Song by Paul McCartney

from the album Flaming Pie
- Released: 5 May 1997
- Recorded: 3 September 1992
- Studio: Hog Hill Mill (Icklesham, UK)
- Genre: Rock, folk rock
- Length: 2:29
- Label: Parlophone (UK) Capitol (US)
- Songwriter: Paul McCartney
- Producers: Paul McCartney, George Martin

Flaming Pie track listing
- 14 tracks "The Song We Were Singing"; "The World Tonight"; "If You Wanna"; "Somedays"; "Young Boy"; "Calico Skies"; "Flaming Pie"; "Heaven on a Sunday"; "Used to Be Bad"; "Souvenir"; "Little Willow"; "Really Love You"; "Beautiful Night"; "Great Day";

= Calico Skies =

"Calico Skies" is the sixth song on English musician Paul McCartney's 1997 album, Flaming Pie.

==Overview==
McCartney had been staying on Long Island when the category-three storm Hurricane Bob that made landfall had hit in August 1991. This made McCartney sit with an acoustic guitar and write what he describes as "a gentle love song that becomes a 1960s protest song". The song was co-produced by George Martin and McCartney, being started, finished, and mixed within a single session on 3 September 1992 in Sussex, England. It is the earliest recording on Flaming Pie.

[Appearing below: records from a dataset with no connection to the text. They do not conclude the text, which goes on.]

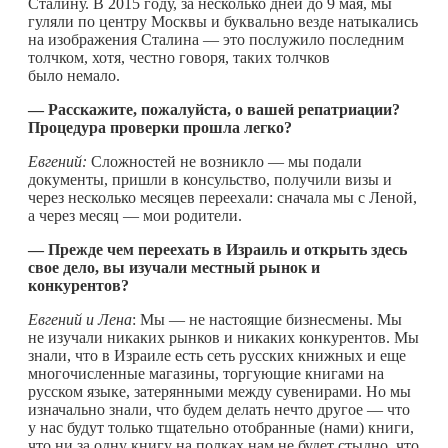
Сталину. В 2015 году, за несколько дней до 9 мая, мы
гуляли по центру Москвы и буквально везде натыкались
на изображения Сталина — это послужило последним
толчком, хотя, честно говоря, таких толчков
было немало.
— Расскажите, пожалуйста, о вашей
репатриации?
Процедура проверки прошла легко?
Евгений:
Сложностей не возникло — мы подали
документы, пришли в консульство, получили визы и
через несколько месяцев переехали: сначала мы с Леной,
а через месяц — мои родители.
— Прежде чем переехать в Израиль и открыть здесь
свое дело, вы изучали местный рынок и
конкурентов?
Евгений и Лена
: Мы — не настоящие бизнесмены. Мы
не изучали никаких рынков и никаких конкурентов. Мы
знали, что в Израиле есть сеть русских книжных и еще
многочисленные магазины, торгующие книгами на
русском языке, затерянными между сувенирами. Но мы
изначально знали, что будем делать нечто другое — что
у нас будут только тщательно отобранные (нами) книги,
что ни за одну книгу на полках нам не будет стыдно, что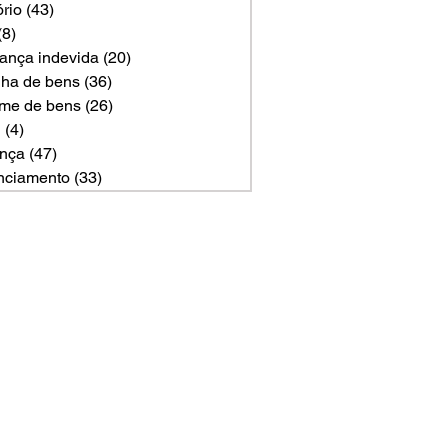
ório
(43)
43 posts
(8)
8 posts
ança indevida
(20)
20 posts
ilha de bens
(36)
36 posts
me de bens
(26)
26 posts
U
(4)
4 posts
nça
(47)
47 posts
nciamento
(33)
33 posts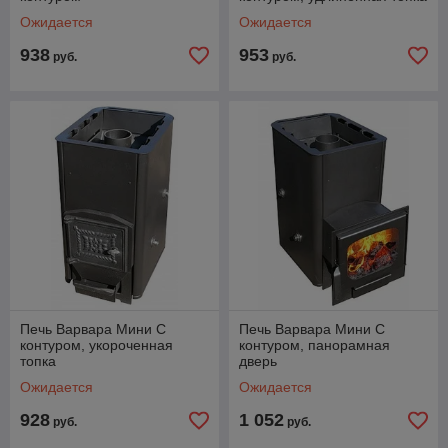
Ожидается
Ожидается
938
953
руб.
руб.
Печь Варвара Мини С
Печь Варвара Мини С
контуром, укороченная
контуром, панорамная
топка
дверь
Ожидается
Ожидается
928
1 052
руб.
руб.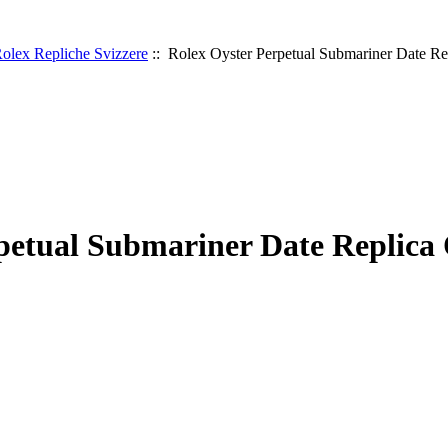
olex Repliche Svizzere
:: Rolex Oyster Perpetual Submariner Date Rep
petual Submariner Date Replica O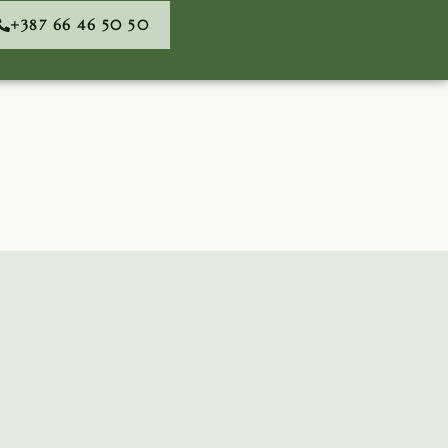
+387 66 46 50 50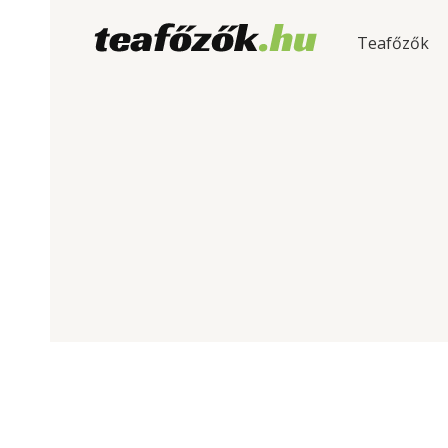
Teafőzők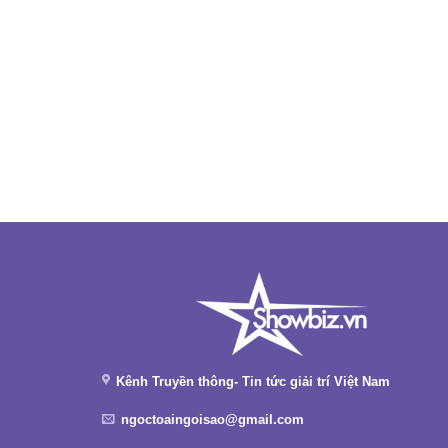
Kênh Truyền thông- Tin tức giải trí Việt Nam
ngoctoaingoisao@gmail.com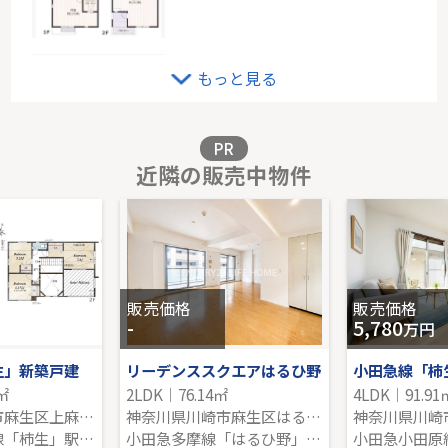
横浜妙蓮寺シティハウス
もっと見る
5階｜3LDK｜74.94㎡｜南西
販売価格を見る
PR
近隣の販売中物件
グリーンライン「東山田」新築戸建
-｜5LDK｜102.06㎡｜南
販売価格を見る
販売価格
販売価格
-
5,780
万円
生」新築戸建
リーデンススクエアはるひ野
小田急線「柿
0㎡
2LDK｜76.14㎡
4LDK｜91.91
神奈川県川崎市麻生区上麻生７丁目
神奈川県川崎市麻生区はるひ野１丁目
小田急小田原線「柿生」駅 徒歩20分
小田急多摩線「はるひ野」駅 徒歩4分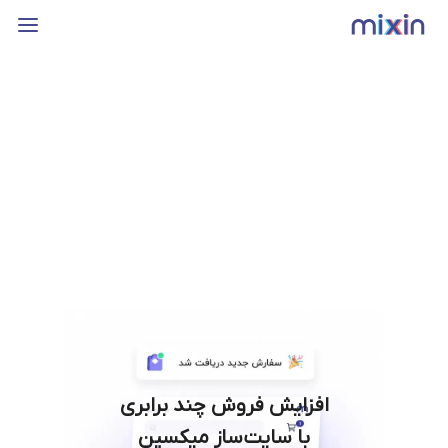
افزایش فروش چند برابری
با سایت‌ساز میکسین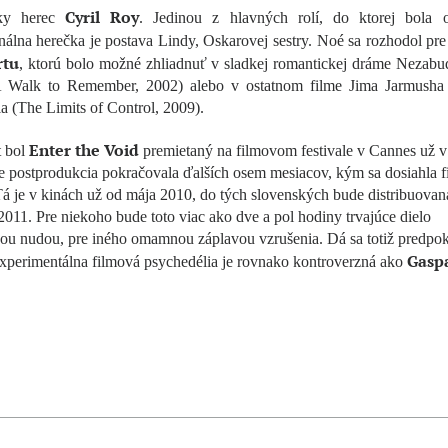
Cyril Roy
sky herec
. Jedinou z hlavných rolí, do ktorej bola 
nálna herečka je postava Lindy, Oskarovej sestry. Noé sa rozhodol pr
rtu
, ktorú bolo možné zhliadnuť v sladkej romantickej dráme Nezabu
A Walk to Remember, 2002) alebo v ostatnom filme Jima Jarmusha
a (The Limits of Control, 2009).
Enter the Void
t bol
premietaný na filmovom festivale v Cannes už v
e postprodukcia pokračovala ďalších osem mesiacov, kým sa dosiahla f
Tá je v kinách už od mája 2010, do tých slovenských bude distribuovan
2011. Pre niekoho bude toto viac ako dve a pol hodiny trvajúce dielo
ou nudou, pre iného omamnou záplavou vzrušenia. Dá sa totiž predpok
Gasp
experimentálna filmová psychedélia je rovnako kontroverzná ako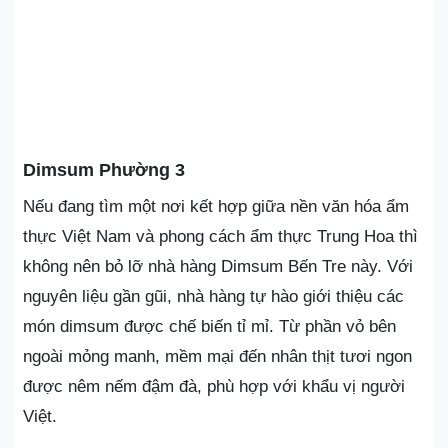
Dimsum Phường 3
Nếu đang tìm một nơi kết hợp giữa nền văn hóa ẩm
thực Việt Nam và phong cách ẩm thực Trung Hoa thì
không nên bỏ lỡ nhà hàng Dimsum Bến Tre này. Với
nguyên liệu gần gũi, nhà hàng tự hào giới thiệu các
món dimsum được chế biến tỉ mỉ. Từ phần vỏ bên
ngoài mỏng manh, mềm mại đến nhân thịt tươi ngon
được nêm nếm đậm đà, phù hợp với khẩu vị người
Việt.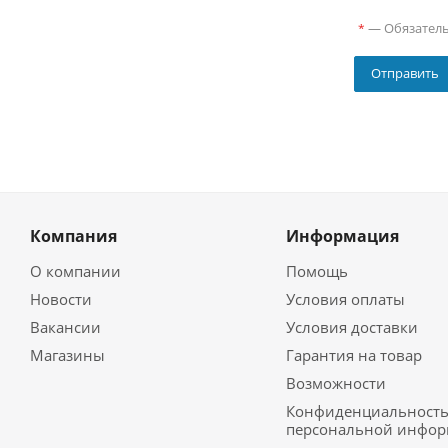
—
Обязател
*
Компания
Информация
О компании
Помощь
Новости
Условия оплаты
Вакансии
Условия доставки
Магазины
Гарантия на товар
Возможности
Конфиденциальност
персональной инфо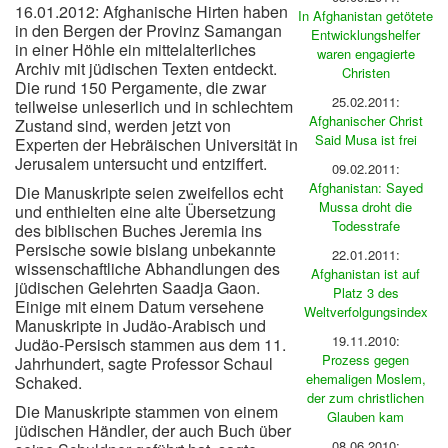
16.01.2012: Afghanische Hirten haben
In Afghanistan getötete
in den Bergen der Provinz Samangan
Entwicklungshelfer
in einer Höhle ein mittelalterliches
waren engagierte
Archiv mit jüdischen Texten entdeckt.
Christen
Die rund 150 Pergamente, die zwar
25.02.2011:
teilweise unleserlich und in schlechtem
Afghanischer Christ
Zustand sind, werden jetzt von
Said Musa ist frei
Experten der Hebräischen Universität in
Jerusalem untersucht und entziffert.
09.02.2011:
Afghanistan: Sayed
Die Manuskripte seien zweifellos echt
Mussa droht die
und enthielten eine alte Übersetzung
Todesstrafe
des biblischen Buches Jeremia ins
Persische sowie bislang unbekannte
22.01.2011:
wissenschaftliche Abhandlungen des
Afghanistan ist auf
jüdischen Gelehrten Saadja Gaon.
Platz 3 des
Einige mit einem Datum versehene
Weltverfolgungsindex
Manuskripte in Judäo-Arabisch und
19.11.2010:
Judäo-Persisch stammen aus dem 11.
Prozess gegen
Jahrhundert, sagte Professor Schaul
ehemaligen Moslem,
Schaked.
der zum christlichen
Die Manuskripte stammen von einem
Glauben kam
jüdischen Händler, der auch Buch über
08.06.2010:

McCartney says of the song: "Bob” the hurricane, knocked out all the power; it was all candle-light, cooking on a woodfire. Very primitive, but we like that enforced simplicity. I couldn't play records, so I made up little acoustic pieces. This was one of them—it's a primitive little powercut memory."

"Calico Skies" was arranged for string quartet; this version was included on McCartney's 1999 album Working Classical. The song was also re-recorded for inclusion on the album Hope which was released in 2003 to aid victims of the Iraq War.

In 2020, McCartney released an acoustic recording of the song, subtitled "Campfire Version”.

==Personnel==
- Paul McCartney – vocals, acoustic guitar, producer
- Bob Kraushaar – engineer
- George Martin – producer

==Cover versions==
Mike Nugent and Nancy Sirloni covered the song on the album "Let Us In" Nashville: A Tribute to Linda McCartney, consisting of country-themed covers of McCartney songs by various artists, released on 21 November 2011, a benefit album for The Women and Cancer Fund.